This interdisciplinary conference is the first scholarly investigation of the African diaspora as an aspect of intra-European history. Organized in connection with a multi-year, international research project on Black Europeans co-sponsored the Universities of Mainz and Massachusetts and funded by the Volkswagen Foundation, the conference will endeavor to further scholarly exchange on the centuries-old history of Black Europeans, to encourage interdisciplinary contacts among scholars hitherto working in isolation, and to advance the development of new theoretical and methodological tools to understand the African diaspora within Europe.
Since the nineteen-eighties newly-emergent Black movements in Great Britain, Germany and the Netherlands have inspired scholarly investigations into the unknown history of Black Europeans particularly within the humanities. However, such research has taken place in scholarly and discursive isolation. Scarcely any European country is aware of the existence of indigenous Black minorities, and academic exchange has been possible only in connection with U.S. diaspora studies. Yet seen from the perspective of U.S. diaspora studies, the European experience is often represented as a deviation from the central question of the transatlantic slave trade central to the U.S. experience. However, from a Black European vantage point, the Black diasporic experience reveals both differences, a consequence of differing national histories, and also important commonalities, drawing into question the conceptualization of the Black European experience as "deviation" and also defining colonialism as central to intra-European history.
This interdisciplinary conference will facilitate cross-disciplinary discussion of previous scholarly research but will above all promote the development of new theoretical perspectives on Black Europe that might potentially also inform both academic and political discourse. The conference organizers also plan to initiate subsequent working groups focused on articipants’ thematic, regional, and (inter)disciplinary interests.
The conference will have three important functions. It will enable direct exchange among scholars working in the area of Black European history; it will encourage the formation of on-going scholarly networks focused on particular research questions; and it will also help to make Black Europeans and their history visible beyond the bounds of academic discourse.
Since this conference is explicitly intended for scholars who work on the relatively new topic “Black Europe,” the organizers of the conference especially call upon young scholars to present their work for discussion within this forum.

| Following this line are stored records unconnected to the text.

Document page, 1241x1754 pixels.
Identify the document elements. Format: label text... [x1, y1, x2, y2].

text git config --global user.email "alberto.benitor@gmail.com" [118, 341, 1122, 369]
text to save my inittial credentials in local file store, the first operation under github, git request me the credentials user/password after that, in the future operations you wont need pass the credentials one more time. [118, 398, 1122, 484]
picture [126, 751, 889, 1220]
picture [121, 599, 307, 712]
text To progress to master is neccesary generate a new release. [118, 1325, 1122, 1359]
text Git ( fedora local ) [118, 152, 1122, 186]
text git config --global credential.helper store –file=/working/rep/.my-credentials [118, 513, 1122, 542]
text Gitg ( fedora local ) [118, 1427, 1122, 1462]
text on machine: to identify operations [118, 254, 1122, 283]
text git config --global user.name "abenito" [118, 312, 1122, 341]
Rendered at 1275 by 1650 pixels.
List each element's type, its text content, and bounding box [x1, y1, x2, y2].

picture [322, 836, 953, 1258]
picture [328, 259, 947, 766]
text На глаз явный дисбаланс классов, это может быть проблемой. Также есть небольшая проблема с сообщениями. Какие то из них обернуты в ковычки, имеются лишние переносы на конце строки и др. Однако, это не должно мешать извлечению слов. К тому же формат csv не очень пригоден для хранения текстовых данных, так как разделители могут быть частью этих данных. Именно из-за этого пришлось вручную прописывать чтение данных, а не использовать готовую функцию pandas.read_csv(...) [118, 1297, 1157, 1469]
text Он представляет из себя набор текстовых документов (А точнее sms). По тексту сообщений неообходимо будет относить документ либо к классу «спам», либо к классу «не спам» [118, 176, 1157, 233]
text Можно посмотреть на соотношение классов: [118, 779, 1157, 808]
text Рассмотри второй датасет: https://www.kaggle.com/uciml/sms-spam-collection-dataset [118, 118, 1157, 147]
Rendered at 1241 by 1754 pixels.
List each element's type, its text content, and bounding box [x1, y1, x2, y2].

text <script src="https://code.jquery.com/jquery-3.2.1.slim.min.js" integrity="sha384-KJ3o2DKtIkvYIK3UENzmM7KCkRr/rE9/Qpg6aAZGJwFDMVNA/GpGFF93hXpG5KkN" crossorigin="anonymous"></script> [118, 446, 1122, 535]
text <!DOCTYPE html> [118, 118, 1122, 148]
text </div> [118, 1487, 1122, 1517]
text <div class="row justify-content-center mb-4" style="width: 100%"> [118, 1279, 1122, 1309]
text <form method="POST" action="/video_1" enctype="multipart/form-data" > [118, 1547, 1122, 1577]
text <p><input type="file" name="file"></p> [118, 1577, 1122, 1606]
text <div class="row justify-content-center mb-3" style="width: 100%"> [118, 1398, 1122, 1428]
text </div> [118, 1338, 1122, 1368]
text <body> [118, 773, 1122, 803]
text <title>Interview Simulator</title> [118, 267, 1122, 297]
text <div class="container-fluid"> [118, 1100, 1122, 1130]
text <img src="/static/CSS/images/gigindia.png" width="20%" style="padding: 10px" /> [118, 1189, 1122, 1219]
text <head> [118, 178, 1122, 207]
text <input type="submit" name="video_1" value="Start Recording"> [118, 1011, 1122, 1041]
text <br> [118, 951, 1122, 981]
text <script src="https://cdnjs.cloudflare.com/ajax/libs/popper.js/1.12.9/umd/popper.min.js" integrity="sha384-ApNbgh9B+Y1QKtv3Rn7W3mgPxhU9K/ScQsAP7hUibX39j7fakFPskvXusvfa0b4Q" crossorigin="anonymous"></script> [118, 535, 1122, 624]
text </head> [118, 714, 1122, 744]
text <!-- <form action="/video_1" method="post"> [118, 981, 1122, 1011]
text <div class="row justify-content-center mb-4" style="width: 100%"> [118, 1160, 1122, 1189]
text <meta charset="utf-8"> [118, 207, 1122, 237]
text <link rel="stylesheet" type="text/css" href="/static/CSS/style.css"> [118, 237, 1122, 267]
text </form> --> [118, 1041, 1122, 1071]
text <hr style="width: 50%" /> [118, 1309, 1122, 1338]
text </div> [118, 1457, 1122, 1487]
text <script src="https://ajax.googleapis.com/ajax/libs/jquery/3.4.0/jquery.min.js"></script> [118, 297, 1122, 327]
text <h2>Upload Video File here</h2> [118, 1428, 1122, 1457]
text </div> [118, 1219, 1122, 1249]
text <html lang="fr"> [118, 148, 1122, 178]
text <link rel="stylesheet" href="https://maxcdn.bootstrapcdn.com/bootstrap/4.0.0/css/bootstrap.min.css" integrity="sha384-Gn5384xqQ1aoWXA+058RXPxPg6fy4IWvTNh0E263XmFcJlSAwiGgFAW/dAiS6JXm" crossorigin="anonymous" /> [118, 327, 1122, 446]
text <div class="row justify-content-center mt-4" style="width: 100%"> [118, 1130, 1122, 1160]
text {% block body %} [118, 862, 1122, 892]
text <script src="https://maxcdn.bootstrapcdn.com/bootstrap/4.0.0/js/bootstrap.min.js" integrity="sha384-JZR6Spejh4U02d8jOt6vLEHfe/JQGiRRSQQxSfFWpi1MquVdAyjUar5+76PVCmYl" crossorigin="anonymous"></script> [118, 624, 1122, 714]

In the course of the conference participants will decide upon research emphases that will inform subsequent collaboration. Conference participants will be asked to submit position papers outlining their research areas and emphases. Those position papers will be collected in a reader that will be distributed before the conference in order to facilitate intensive discussion of the topics addressed.
Workshop topics include:
1. Representing Black European history
2. Networking strategies: international (political) organizations
3. Racism and the academy
4. Black European Studies curricula
5. Empirical research: subjects and objects
Other potential research questions:
How have Black Europeans conceived themselves historically?
Do they understand themselves as black, de-localized Africans and/or as part of an international community?
What is their relationship to Africa and to other parts of the African diaspora?
What is their relationship to other ethnic minorities in Europe?
What is the relationship of categories like nation, gender, class, and racialization to the category Black Europe?
European unity and its expansion—European creation myths
(Self)representation of Black Europeans as indigenous or “other”?
Black European self-articulation in political and other forms of representation
A Black European Research perspective: counter-history and/or academic discourse?
Possibilities and limitations of the appropriation of transatlantic research methodologies
Position papers may address Europe as a whole or specific European countries. All disciplines are welcome at this interdisciplinary conference.
Please submit a one to two page abstract on your specific research project that also explains its relationship to your larger research interests. You should also submit potential questions for the workshop of your choice. Please send a short CV as well. The deadline for proposals is 15 May 2005. Please send your proposal to firstname.lastname@example.org.
You will receive a written confirmation of your participation after 30 May 2005. A three to five page position paper for the reader will be due on 4 September 2005 at the latest. The complete reader will be mailed to you after 30 September. BEST will pay travel costs as well as room and board during the conference for all those chosen to participate.